Padang – Pemerintah Kota Padang tengah mempersiapkan penyelenggaraan takbiran dan salat Idul Fitri 1447 H di Masjid Agung Nurul Iman. Keputusan final pelaksanaan ibadah tersebut masih menunggu hasil sidang isbat yang akan datang.

Wakil Wali Kota Padang, Maigus Nasir, menegaskan bahwa perbedaan dalam penentuan awal Syawal adalah hal yang lumrah dalam Islam. "Perbedaan ini bukan persoalan Muhammadiyah atau NU, tetapi karena adanya perbedaan mazhab ulama yang melahirkan pilihan metode hisab dan rukyah," ujarnya saat membuka rapat persiapan di Balai Kota Padang, Kamis (12/3/2026).

Lebih lanjut, Maigus menjelaskan bahwa masyarakat Kota Padang cenderung mengikuti penetapan Idul Fitri berdasarkan hisab yang biasanya lebih awal. Oleh karena itu, Pemko Padang menyiapkan opsi pelaksanaan salat Idul Fitri di Masjid Agung Nurul Iman jika terjadi perbedaan. "Di masjid kita yakin jamaah bisa penuh sehingga suasana salat Idul Fitri tetap terasa," tambahnya.

Rapat persiapan tersebut juga menghasilkan beberapa keputusan teknis, termasuk pembatasan penggunaan pengeras suara saat takbiran setelah Isya, sekitar pukul 20.00 WIB, demi menjaga ketertiban. Selain itu, pemerintah mengimbau masyarakat untuk menghormati aktivitas ibadah agama lain di Kota Padang.

Pelaksanaan takbiran akan diserahkan kepada masjid yang dikelola oleh masing-masing kecamatan. Sementara itu, penentuan khatib dan imam salat Idul Fitri di Masjid Agung Nurul Iman masih menunggu keputusan final.
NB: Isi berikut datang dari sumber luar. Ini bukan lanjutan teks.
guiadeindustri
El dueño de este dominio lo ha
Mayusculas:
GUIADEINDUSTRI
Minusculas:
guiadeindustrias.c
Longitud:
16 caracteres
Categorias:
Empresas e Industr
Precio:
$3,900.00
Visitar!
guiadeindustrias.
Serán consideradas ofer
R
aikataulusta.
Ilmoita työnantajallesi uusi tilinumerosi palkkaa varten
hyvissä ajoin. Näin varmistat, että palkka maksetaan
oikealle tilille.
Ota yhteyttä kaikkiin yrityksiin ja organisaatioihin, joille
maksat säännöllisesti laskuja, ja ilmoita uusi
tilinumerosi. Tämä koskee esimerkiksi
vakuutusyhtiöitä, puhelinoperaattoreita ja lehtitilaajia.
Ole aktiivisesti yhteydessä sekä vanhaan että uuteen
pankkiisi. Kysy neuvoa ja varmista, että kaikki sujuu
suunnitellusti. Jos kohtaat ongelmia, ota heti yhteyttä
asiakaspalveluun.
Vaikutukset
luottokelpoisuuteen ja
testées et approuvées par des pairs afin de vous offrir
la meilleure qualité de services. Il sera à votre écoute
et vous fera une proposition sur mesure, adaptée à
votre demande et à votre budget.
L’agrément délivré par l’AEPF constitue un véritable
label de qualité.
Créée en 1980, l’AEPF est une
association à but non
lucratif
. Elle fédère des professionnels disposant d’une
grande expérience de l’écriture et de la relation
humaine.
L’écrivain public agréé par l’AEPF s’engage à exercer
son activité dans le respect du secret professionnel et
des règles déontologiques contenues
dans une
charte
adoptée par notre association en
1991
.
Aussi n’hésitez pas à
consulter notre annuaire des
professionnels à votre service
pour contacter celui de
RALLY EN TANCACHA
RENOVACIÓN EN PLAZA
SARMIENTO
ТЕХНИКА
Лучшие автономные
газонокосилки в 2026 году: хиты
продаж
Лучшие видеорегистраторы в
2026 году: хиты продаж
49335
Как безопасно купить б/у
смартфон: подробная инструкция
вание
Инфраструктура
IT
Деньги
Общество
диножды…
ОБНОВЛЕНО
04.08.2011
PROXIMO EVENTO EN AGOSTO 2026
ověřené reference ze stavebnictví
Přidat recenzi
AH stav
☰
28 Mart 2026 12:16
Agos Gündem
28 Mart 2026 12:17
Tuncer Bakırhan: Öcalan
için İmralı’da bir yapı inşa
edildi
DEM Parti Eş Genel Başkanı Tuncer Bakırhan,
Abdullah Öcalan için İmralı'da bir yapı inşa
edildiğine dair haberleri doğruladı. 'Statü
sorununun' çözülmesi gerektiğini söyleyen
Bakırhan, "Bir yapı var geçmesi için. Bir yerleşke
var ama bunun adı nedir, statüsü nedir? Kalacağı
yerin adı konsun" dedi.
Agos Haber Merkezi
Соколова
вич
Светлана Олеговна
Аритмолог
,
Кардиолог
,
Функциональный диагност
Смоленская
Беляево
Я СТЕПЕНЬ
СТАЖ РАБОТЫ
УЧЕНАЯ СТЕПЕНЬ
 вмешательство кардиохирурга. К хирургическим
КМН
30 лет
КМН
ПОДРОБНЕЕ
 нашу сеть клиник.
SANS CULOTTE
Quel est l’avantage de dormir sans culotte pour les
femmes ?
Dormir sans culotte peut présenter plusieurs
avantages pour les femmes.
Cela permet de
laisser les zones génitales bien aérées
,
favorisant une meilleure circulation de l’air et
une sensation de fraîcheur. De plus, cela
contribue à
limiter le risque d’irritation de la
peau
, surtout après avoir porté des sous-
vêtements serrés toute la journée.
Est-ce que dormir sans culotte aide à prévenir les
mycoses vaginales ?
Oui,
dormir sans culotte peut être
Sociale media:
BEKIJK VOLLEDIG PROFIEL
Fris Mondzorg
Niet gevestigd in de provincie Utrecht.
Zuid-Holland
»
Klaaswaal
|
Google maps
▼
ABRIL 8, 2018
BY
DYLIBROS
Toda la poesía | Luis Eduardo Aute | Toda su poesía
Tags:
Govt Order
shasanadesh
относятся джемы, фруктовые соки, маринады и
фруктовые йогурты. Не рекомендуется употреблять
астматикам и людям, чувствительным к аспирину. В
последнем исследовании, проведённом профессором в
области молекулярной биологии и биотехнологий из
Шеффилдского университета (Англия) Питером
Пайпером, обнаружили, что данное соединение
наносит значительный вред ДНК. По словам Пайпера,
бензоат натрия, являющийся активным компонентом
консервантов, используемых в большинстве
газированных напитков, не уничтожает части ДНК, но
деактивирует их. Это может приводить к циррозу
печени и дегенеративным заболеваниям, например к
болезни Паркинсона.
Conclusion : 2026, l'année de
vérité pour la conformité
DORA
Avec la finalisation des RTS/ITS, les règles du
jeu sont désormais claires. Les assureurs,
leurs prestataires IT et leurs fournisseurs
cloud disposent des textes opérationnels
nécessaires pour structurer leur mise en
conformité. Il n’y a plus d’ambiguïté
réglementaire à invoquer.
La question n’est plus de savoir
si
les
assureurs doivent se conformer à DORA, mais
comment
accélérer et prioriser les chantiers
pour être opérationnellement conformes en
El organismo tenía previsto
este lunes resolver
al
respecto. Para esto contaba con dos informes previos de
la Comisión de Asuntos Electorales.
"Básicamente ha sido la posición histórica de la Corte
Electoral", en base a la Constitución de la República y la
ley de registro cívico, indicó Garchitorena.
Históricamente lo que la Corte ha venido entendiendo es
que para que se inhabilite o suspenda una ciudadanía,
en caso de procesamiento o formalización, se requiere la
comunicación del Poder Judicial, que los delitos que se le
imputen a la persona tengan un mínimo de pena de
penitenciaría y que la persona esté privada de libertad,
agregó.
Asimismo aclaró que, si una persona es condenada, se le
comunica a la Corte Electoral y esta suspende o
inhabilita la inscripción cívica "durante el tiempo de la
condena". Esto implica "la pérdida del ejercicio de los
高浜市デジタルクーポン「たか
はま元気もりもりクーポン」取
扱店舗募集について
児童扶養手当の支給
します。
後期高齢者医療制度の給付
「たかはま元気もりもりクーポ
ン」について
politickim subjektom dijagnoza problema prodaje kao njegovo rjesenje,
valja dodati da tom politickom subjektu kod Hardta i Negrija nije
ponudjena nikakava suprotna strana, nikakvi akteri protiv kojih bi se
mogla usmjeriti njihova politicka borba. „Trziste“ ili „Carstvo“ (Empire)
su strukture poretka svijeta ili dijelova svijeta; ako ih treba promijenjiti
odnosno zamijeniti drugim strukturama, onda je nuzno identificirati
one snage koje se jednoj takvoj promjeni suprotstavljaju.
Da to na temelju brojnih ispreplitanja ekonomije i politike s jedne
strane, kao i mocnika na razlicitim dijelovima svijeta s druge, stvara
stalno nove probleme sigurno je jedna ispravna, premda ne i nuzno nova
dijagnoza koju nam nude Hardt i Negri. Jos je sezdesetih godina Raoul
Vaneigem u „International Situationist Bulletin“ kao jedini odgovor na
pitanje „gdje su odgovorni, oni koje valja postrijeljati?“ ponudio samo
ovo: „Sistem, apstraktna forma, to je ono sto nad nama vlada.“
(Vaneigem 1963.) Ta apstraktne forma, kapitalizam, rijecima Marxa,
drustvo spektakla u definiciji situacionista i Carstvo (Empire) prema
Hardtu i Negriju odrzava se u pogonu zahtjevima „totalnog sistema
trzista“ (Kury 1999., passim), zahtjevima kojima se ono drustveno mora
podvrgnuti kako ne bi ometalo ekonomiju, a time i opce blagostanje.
Pemerintah Kota Padang menargetkan pengumuman final terkait hal ini pada pertengahan Maret agar masyarakat memiliki waktu yang cukup untuk mempersiapkan diri.

Rapat di Balai Kota Padang dihadiri oleh Pj Sekdako Padang, perwakilan dari Kementerian Agama, MUI, serta jajaran Organisasi Perangkat Daerah (OPD) terkait.